How courts will approach ATS claims against U.S. corporations where all the relevant conduct occurred outside the United States will be less straightforward and more likely to be an uphill battle for plaintiffs. The question in those cases is whether there are circumstances under which a U.S. corporation, acting overseas, would touch and concern the territory of the United States with sufficient force to displace the presumption against extraterritorial application. The Supreme Court cautioned that for foreign corporations, mere presence in the United States (i.e. simply having an office or listing in the stock exchange) is insufficient and in light of that, one might ask whether the mere fact that the defendant is a U.S. corporation would be sufficient to displace the extraterritorial presumption even where the claims arise over that corporation’s activities on foreign territory.
The post-Kiobel terrain certainly presents narrower routes for plaintiffs seeking to litigate human rights claims against corporations.
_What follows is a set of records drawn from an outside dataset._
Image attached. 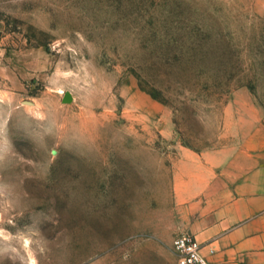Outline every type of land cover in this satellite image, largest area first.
I'll return each mask as SVG.
<instances>
[{"label": "rangeland", "instance_id": "rangeland-1", "mask_svg": "<svg viewBox=\"0 0 264 264\" xmlns=\"http://www.w3.org/2000/svg\"><path fill=\"white\" fill-rule=\"evenodd\" d=\"M259 131L264 0H0V264H177L181 165Z\"/></svg>", "mask_w": 264, "mask_h": 264}, {"label": "crops", "instance_id": "crops-1", "mask_svg": "<svg viewBox=\"0 0 264 264\" xmlns=\"http://www.w3.org/2000/svg\"><path fill=\"white\" fill-rule=\"evenodd\" d=\"M236 155L181 165L177 198L195 216L184 230L211 264H264V134L245 137Z\"/></svg>", "mask_w": 264, "mask_h": 264}, {"label": "built area", "instance_id": "built-area-1", "mask_svg": "<svg viewBox=\"0 0 264 264\" xmlns=\"http://www.w3.org/2000/svg\"><path fill=\"white\" fill-rule=\"evenodd\" d=\"M172 248L177 257V264H211L202 252V244L193 234L184 233L177 236Z\"/></svg>", "mask_w": 264, "mask_h": 264}]
</instances>
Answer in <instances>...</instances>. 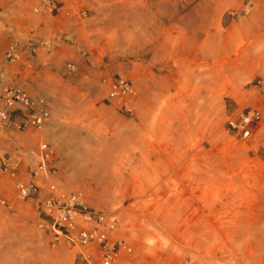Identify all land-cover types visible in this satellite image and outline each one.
<instances>
[{"label":"rangeland","instance_id":"obj_1","mask_svg":"<svg viewBox=\"0 0 264 264\" xmlns=\"http://www.w3.org/2000/svg\"><path fill=\"white\" fill-rule=\"evenodd\" d=\"M41 1L0 0V94L22 86L51 111L41 129L0 125V160L29 179L51 143L50 181L117 215L131 264H264V0H63L54 14ZM120 75L132 115L108 99ZM250 106L263 117L244 138L227 120ZM0 197V264L76 261L1 172Z\"/></svg>","mask_w":264,"mask_h":264},{"label":"built area","instance_id":"obj_2","mask_svg":"<svg viewBox=\"0 0 264 264\" xmlns=\"http://www.w3.org/2000/svg\"><path fill=\"white\" fill-rule=\"evenodd\" d=\"M36 11L51 14L61 12L63 0H42ZM22 53L16 43H11L5 51L9 61H18ZM256 90L264 93V78L255 82ZM137 89L133 81L125 76L116 77L108 93V99L115 100L128 113L136 112ZM51 111L43 98L33 97L22 86H7L0 94V125L6 129L25 131L41 129L50 120ZM262 110L257 106L237 108L228 120V127L244 138L253 134V127L261 121ZM55 147L42 140L39 145L38 164L32 169L29 179L19 177L18 162L12 164L10 158L2 157L0 172L14 179L16 198L33 200L37 203L38 226L49 237L52 247L66 245L81 248L73 264H131L123 258L132 252V246L124 238H115L113 233L119 224L116 214L103 208L88 205L83 194L78 191L61 190L50 181L56 171L53 165ZM49 180L45 184L44 180ZM2 204L6 200L0 197ZM176 264H188L187 261Z\"/></svg>","mask_w":264,"mask_h":264},{"label":"crops","instance_id":"obj_3","mask_svg":"<svg viewBox=\"0 0 264 264\" xmlns=\"http://www.w3.org/2000/svg\"><path fill=\"white\" fill-rule=\"evenodd\" d=\"M110 3L109 1H103L102 2V5H99V6H102V7H108L107 4ZM135 107H136V110H137V101L135 100ZM53 165L56 167V171H55V174L57 173V166L55 163H53ZM53 176L55 177V175L53 174Z\"/></svg>","mask_w":264,"mask_h":264}]
</instances>
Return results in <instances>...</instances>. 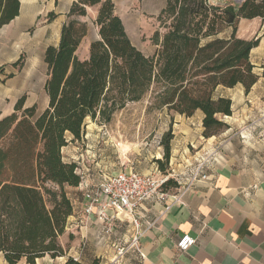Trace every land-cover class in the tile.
Returning a JSON list of instances; mask_svg holds the SVG:
<instances>
[{
    "label": "trees",
    "instance_id": "1",
    "mask_svg": "<svg viewBox=\"0 0 264 264\" xmlns=\"http://www.w3.org/2000/svg\"><path fill=\"white\" fill-rule=\"evenodd\" d=\"M96 5L100 39L91 42L88 59L77 56L88 26L76 19L63 26L59 46L45 51L48 107L38 115L35 106L24 107L22 97L12 114L0 112V253L8 264L66 256L61 237L73 203L65 187H78L82 176L77 163L64 161L63 149L69 137L73 142L84 138L88 119L109 123L154 89L157 109L186 117L203 112V136L210 138L229 128L224 118L233 114L231 99L215 97L217 88L241 84L249 92L259 80L251 53L261 39L240 38L237 31L241 19L264 18V0L218 5L166 0L157 17L152 41L158 49L152 57L133 44L113 0H79L68 16L85 17ZM20 7V0H0V29L19 16ZM54 17L51 13L49 20ZM229 28L230 37H221ZM173 138L171 127L161 141L163 172ZM178 187L171 178L165 190ZM66 264L83 263L70 257Z\"/></svg>",
    "mask_w": 264,
    "mask_h": 264
},
{
    "label": "crops",
    "instance_id": "2",
    "mask_svg": "<svg viewBox=\"0 0 264 264\" xmlns=\"http://www.w3.org/2000/svg\"><path fill=\"white\" fill-rule=\"evenodd\" d=\"M77 1L20 0L19 16L6 27L25 23L31 28L41 21L36 33L38 39L46 42L47 49L59 46L62 28L69 20L86 23L88 33L77 51L79 57L80 48L86 44L84 57H79L86 60L90 55L89 52L87 56V48L100 39L96 24L100 5L88 7L85 17L69 18ZM140 1L144 12L158 15L164 8L162 0L157 11L148 10V0H113V3ZM51 13L55 17L49 20ZM259 83L258 80L249 92L241 84L217 88L215 97L231 99L233 109L232 116L225 117L229 128L217 136H203V112L197 111L192 117L173 114L169 174L180 188L198 163L206 159L205 173L209 178L198 180L181 202L172 197L145 202L137 214L142 234L136 245L132 243L137 230L132 218L115 222L107 233V227L96 216H85L91 190L99 183L86 180L78 187H65L80 193L72 200L73 214L61 237L66 256L47 255L36 264H66L70 257L85 264L89 253L104 264H264V93L258 92ZM66 148L64 159L71 157L65 154ZM147 174L158 176L161 172ZM185 234L197 242L182 252L177 243ZM0 264H8L3 253ZM19 264L27 263L22 260Z\"/></svg>",
    "mask_w": 264,
    "mask_h": 264
},
{
    "label": "rangeland",
    "instance_id": "3",
    "mask_svg": "<svg viewBox=\"0 0 264 264\" xmlns=\"http://www.w3.org/2000/svg\"><path fill=\"white\" fill-rule=\"evenodd\" d=\"M165 7L166 0H162ZM214 4L226 2L241 3L242 0H211ZM148 10L161 9V0H148ZM116 14L121 15L131 41L147 56H154L157 46L152 38L159 28L158 15L144 12L143 4L117 2ZM27 24L0 29V112L2 116L14 112L19 99L25 97V108L35 106L37 114H41L49 104L45 91L48 79V66L44 61L46 42L38 39L36 28ZM232 29H227L221 37H230ZM237 36L244 39L260 38L259 47L251 53V61L255 65L254 72L259 76V93H264V18L252 20L241 19ZM84 44L79 57L85 54ZM87 56L89 48H87ZM154 89L139 102L128 103L125 108L115 113L109 123L87 121V134L81 141H69L66 148L67 163L78 164V172L82 182L91 180L103 183L106 178L119 172L135 171L143 174L161 170L158 160H163L164 149L161 145L164 134L173 127V114L167 108L157 109L154 106ZM264 102V98L262 99ZM225 120V118H224ZM246 123V122H245ZM248 123V122H247ZM248 125V124H246ZM171 161V159H170ZM81 182V183H82ZM56 188L53 185H49ZM80 186V185H79ZM57 189V188H56ZM71 200L79 195V191L65 189ZM94 250V249H93ZM94 251H97L96 249ZM89 253L85 264H92L95 259ZM50 257V256H48ZM95 259V260H94Z\"/></svg>",
    "mask_w": 264,
    "mask_h": 264
},
{
    "label": "built area",
    "instance_id": "4",
    "mask_svg": "<svg viewBox=\"0 0 264 264\" xmlns=\"http://www.w3.org/2000/svg\"><path fill=\"white\" fill-rule=\"evenodd\" d=\"M206 163V159L199 162L187 181L174 191L165 190L166 183L172 178L170 174L161 173L156 176L135 171L114 174L91 190L92 194L86 204L84 214L87 218L96 216L101 220L107 227V233L112 231L115 222L124 218H132L137 229L136 237L132 243L136 245L142 234V224L137 218L142 205L150 200L166 201L170 197L175 202H181L198 180L209 178L205 173ZM196 242L197 240L193 236L185 234L179 239L177 247L180 251L186 252ZM120 251L122 252V250Z\"/></svg>",
    "mask_w": 264,
    "mask_h": 264
}]
</instances>
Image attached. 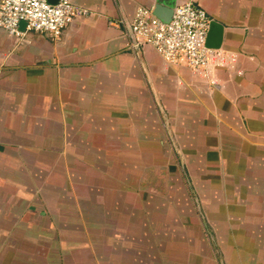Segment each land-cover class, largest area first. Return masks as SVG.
<instances>
[{"label": "crops", "instance_id": "crops-1", "mask_svg": "<svg viewBox=\"0 0 264 264\" xmlns=\"http://www.w3.org/2000/svg\"><path fill=\"white\" fill-rule=\"evenodd\" d=\"M73 2L0 28V264H264V0H176L223 26L207 72L136 38L157 0Z\"/></svg>", "mask_w": 264, "mask_h": 264}, {"label": "built area", "instance_id": "built-area-1", "mask_svg": "<svg viewBox=\"0 0 264 264\" xmlns=\"http://www.w3.org/2000/svg\"><path fill=\"white\" fill-rule=\"evenodd\" d=\"M90 14L76 6L73 0H0V28L17 37L26 31L47 33L59 38L78 16ZM25 22L23 32L20 23ZM132 32L145 44L152 45L170 64H186L194 71L207 72L215 57L216 49L206 45L210 28L207 11L193 2L174 8L172 20L162 21L153 9L139 7L132 22Z\"/></svg>", "mask_w": 264, "mask_h": 264}, {"label": "water", "instance_id": "water-1", "mask_svg": "<svg viewBox=\"0 0 264 264\" xmlns=\"http://www.w3.org/2000/svg\"><path fill=\"white\" fill-rule=\"evenodd\" d=\"M52 4H56L58 0H48ZM176 0H157L153 8V13L162 21L169 23L174 14ZM26 23L21 22L20 28H25ZM223 40V26L216 21L210 23L206 45L211 49H220Z\"/></svg>", "mask_w": 264, "mask_h": 264}]
</instances>
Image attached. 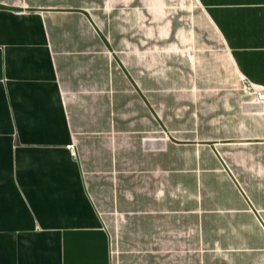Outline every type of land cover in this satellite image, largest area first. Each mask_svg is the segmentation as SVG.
Listing matches in <instances>:
<instances>
[{"label":"crops","instance_id":"crops-1","mask_svg":"<svg viewBox=\"0 0 264 264\" xmlns=\"http://www.w3.org/2000/svg\"><path fill=\"white\" fill-rule=\"evenodd\" d=\"M156 50L197 72L156 89ZM242 77L264 85V0H0V264H264Z\"/></svg>","mask_w":264,"mask_h":264},{"label":"rangeland","instance_id":"rangeland-1","mask_svg":"<svg viewBox=\"0 0 264 264\" xmlns=\"http://www.w3.org/2000/svg\"><path fill=\"white\" fill-rule=\"evenodd\" d=\"M177 37L178 35H171V41L174 40L177 42L178 41ZM162 38L163 35H156V42L163 41ZM163 53H168V52H164L162 50H156V60L154 67V73L156 75V89H160L159 87H162L161 77H163V75L165 76L167 74H170L171 85L173 84L178 85L179 84L178 82H173V79H175L174 77L178 76V74L189 75L197 72L195 68V63H196L195 59L191 56L190 57L188 56L189 51H171L170 57L165 59L163 58ZM186 84L189 85L191 83L187 82ZM171 89H173V87ZM176 89H178V87H176ZM190 94L192 93L181 92V94L179 95L178 90H172L170 97L166 98L169 99L171 102L172 111L175 110V108H177L178 106H181V108L186 107L187 112H189L191 101H193V97H191ZM159 102L161 105L162 104L161 101ZM182 116L183 115L181 114V117ZM186 116L188 117L189 114L187 113ZM174 117H178V115H174L172 112L171 115L172 121H174ZM167 132L168 131H166V133ZM169 136L171 138V134H169ZM175 150L176 152L178 151L177 149Z\"/></svg>","mask_w":264,"mask_h":264},{"label":"built area","instance_id":"built-area-1","mask_svg":"<svg viewBox=\"0 0 264 264\" xmlns=\"http://www.w3.org/2000/svg\"><path fill=\"white\" fill-rule=\"evenodd\" d=\"M241 89L252 96V102L255 104L264 105V85L252 82L245 77L241 78ZM70 154L76 157V147L73 143L67 145Z\"/></svg>","mask_w":264,"mask_h":264}]
</instances>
But that same terrain portends significant unresolved questions in ATS litigation such as the application of the presumption against extraterritoriality, corporate liability and the standard for aiding and abetting. The ATS door continues to be subject to vigilant door keeping by U.S. courts, but remains slightly ajar awaiting a push from plaintiffs who seek to explore the viability of a post-Kiobel ATS case.